The Bookworm is a reminder of home. A place were you can drink coffee and indulge in books, many many books. I love reading, I love books...I do not like kindles or ipads or computers for reading. Everyone tried to convince me to get a kindle before I went back to China, my mother even offered to buy me one. But I refused! Why do we need kindles to read, have we become so lazy that the effort to carry a book is too much for us these days. I left Ireland with nine books, I have read most of them...Jordan could not understand why I was wasting valuable luggage space on books when I could have taken several boxes of chocolate and percy pigs but I was persistent and I was rewarded. I love holding a book, turning the pages, the smell of the paper and not worrying if I spill coffee that it will stop working. A co-worker of mine argued with me that a kindle was the best invention ever. He had hundreds of books available to him at the touch of a button, however when I asked him what book he was reading he did not know as he could not look at the front cover. Alas I won the arguement because when you have a book in your hand at least you know what your reading. Thus the Bookworm situated in Building 4, Nan Sanlitun Road, Chao Yang District, Beijing, has everything I need. You can buy brand new books or join their library system which is great. For 200yuan, (20 pounds) I became a member and I can take out two books at any time, there is no fines if you return them late and there are hundreds of books to choose from. There is a great restaurant and coffee shop, supplying you with lovely delights as you read or watch the world go by. They have Book Festivals, film screenings, quizzes, interesting talks and much more. But it is the access to books which is most important.

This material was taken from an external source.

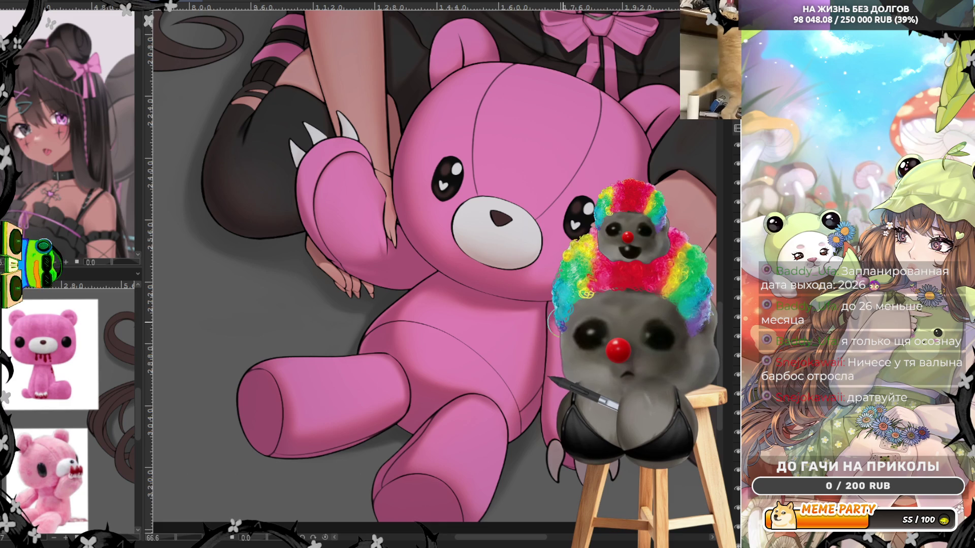
{"action": "left_click_drag", "start_coordinate": [555, 323], "coordinate": [486, 420]}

In China it is hard to get books, don't get me wrong you can buy books but they are expensive and often there is only a few to choose from. What is so pleasant about the books in the Bookworm is that all these books have come from different countries, they were owned by travellers or expats, they all have a history. It is like lifting a book in a hostel and finding someones travel notes, a message from a family member or simply a name and date. Books are important to me, they take you on adventures and therefore I cannot replace them with a kindle...no matter how heavy they may be!
Badachu Park is in the wild west of Beijing. From were we live at Bajiao Subway stop we can take the 598 bus the whole way there. We have been there twice since moving to Beijing, the first was part of a team building exercise with school and the second was just to get out of the city. Badachu is still being redeveloped, temples are being built or restored and the pathways are still being formed. Yet once you get past the diggers and food stalls you trek up a few hundred steps to get to the top. The view of west Beijing is great, we can see our flats, were we shop, were we eat and the road we take to work. On a really clear day I'm sure you can see most of Beijing, but clear days are few and far between. On the way down you can take the mountain path, a little more exciting and rewarding, especially if like me you grew up surrounded by parks and mountains. I'm not a fan of bugs, of any kind and was terrified by the huge grasshoppers that kept jumping across the path, Jordan found it hilarious as I ran through the branches whimpering to myself. We made it out without being eaten by giant grasshoppers, however I, as per usual, got several mosquito bites! There is a slide that you can take down the mountain, which is pretty exciting. You can buy wooden sticks from a little old man at the top, which you use to hit yourself with....it's not as crazy as it sounds! There is horse riding and no doubt other activities hidden within the park to keep you happy for a whole day. Badachu Park isn't a place visited by many tourists but if you live in Shijingshan it's a great place to head to for a good walk and some bug viewing!